Let us be given a state-space model described by a very large-scale DAE matrix set, the objective is to find an approximate reduced order model, using different options and features of the MOR Toolbox. As the considered problem involves a potentially very large-scale model, the sparsity of the dynamical matrices is now exploited. Let us get the state-space model from the Oberwolfach library, standardly used in large-scale problems. Then, using the mmread function from Matrix Market Matlab function page, one can extract the sparse A, B, C, D and E matrices. In the considered exmaple, we used the T2DAH use case (download the Matrix Market link).

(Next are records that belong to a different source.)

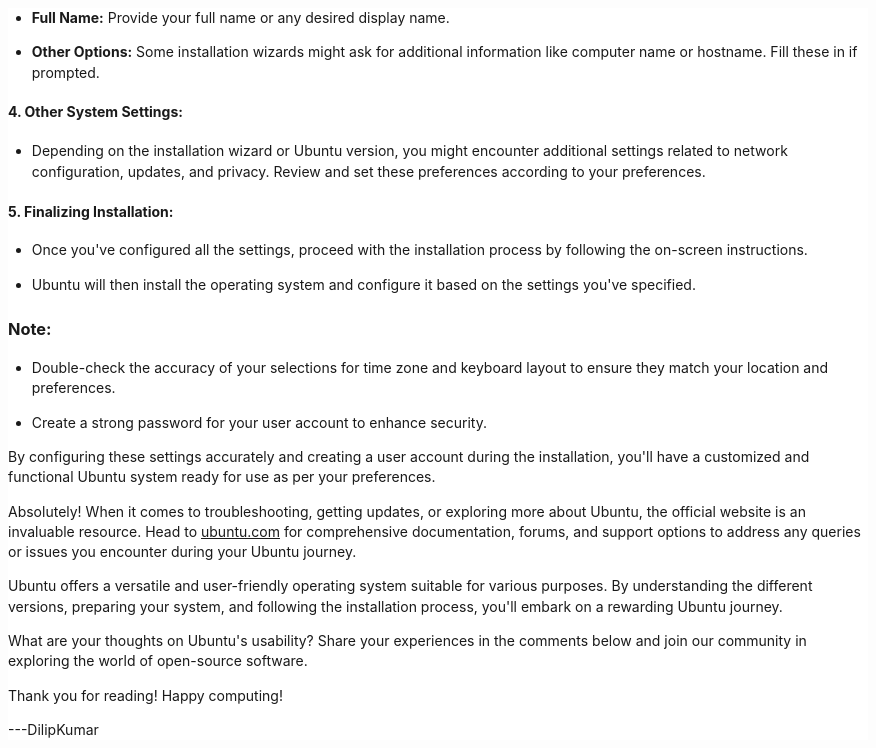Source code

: * **Full Name:** Provide your full name or any desired display name.
    
* **Other Options:** Some installation wizards might ask for additional information like computer name or hostname. Fill these in if prompted.
    

#### 4\. Other System Settings:

* Depending on the installation wizard or Ubuntu version, you might encounter additional settings related to network configuration, updates, and privacy. Review and set these preferences according to your preferences.
    

#### 5\. Finalizing Installation:

* Once you've configured all the settings, proceed with the installation process by following the on-screen instructions.
    
* Ubuntu will then install the operating system and configure it based on the settings you've specified.
    

### Note:

* Double-check the accuracy of your selections for time zone and keyboard layout to ensure they match your location and preferences.
    
* Create a strong password for your user account to enhance security.
    

By configuring these settings accurately and creating a user account during the installation, you'll have a customized and functional Ubuntu system ready for use as per your preferences.

Absolutely! When it comes to troubleshooting, getting updates, or exploring more about Ubuntu, the official website is an invaluable resource. Head to [ubuntu.com](https://ubuntu.com/) for comprehensive documentation, forums, and support options to address any queries or issues you encounter during your Ubuntu journey.

Ubuntu offers a versatile and user-friendly operating system suitable for various purposes. By understanding the different versions, preparing your system, and following the installation process, you'll embark on a rewarding Ubuntu journey.

What are your thoughts on Ubuntu's usability? Share your experiences in the comments below and join our community in exploring the world of open-source software.

Thank you for reading! Happy computing!

\---DilipKumar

% Obtain a sparse state-space test model from the Oberwolfach web page
% Extract A, B, C, D, E matrices using mmread.m function from Matrix Market
W = logspace(-2,2,50);
r = 10;
D = zeros(size(C,1),size(B,2));

% Reduce it using ITIA (which fully exploits sparsity properties)
opt.method   = 'itia';
opt.verbose  = true;
[sysr,info1] = mor.lti({A,B,C,D,E},r,opt);

figure
mor.bode({A,B,C,D,E},'b-',sysr,'r--',W);
legend(['Original, n=' num2str(length(A))],['Approximated, r=' num2str(r)],'Location','South')

One obtains the following frequency responses of the original and approximated models.

Clearly, the approximated model of dimension 10 well reproduces the original one of dimension 11,445. Moreover, one may notice that the solution is obtained in few seconds, as the method fully exploits the sparsity property of the matrix set.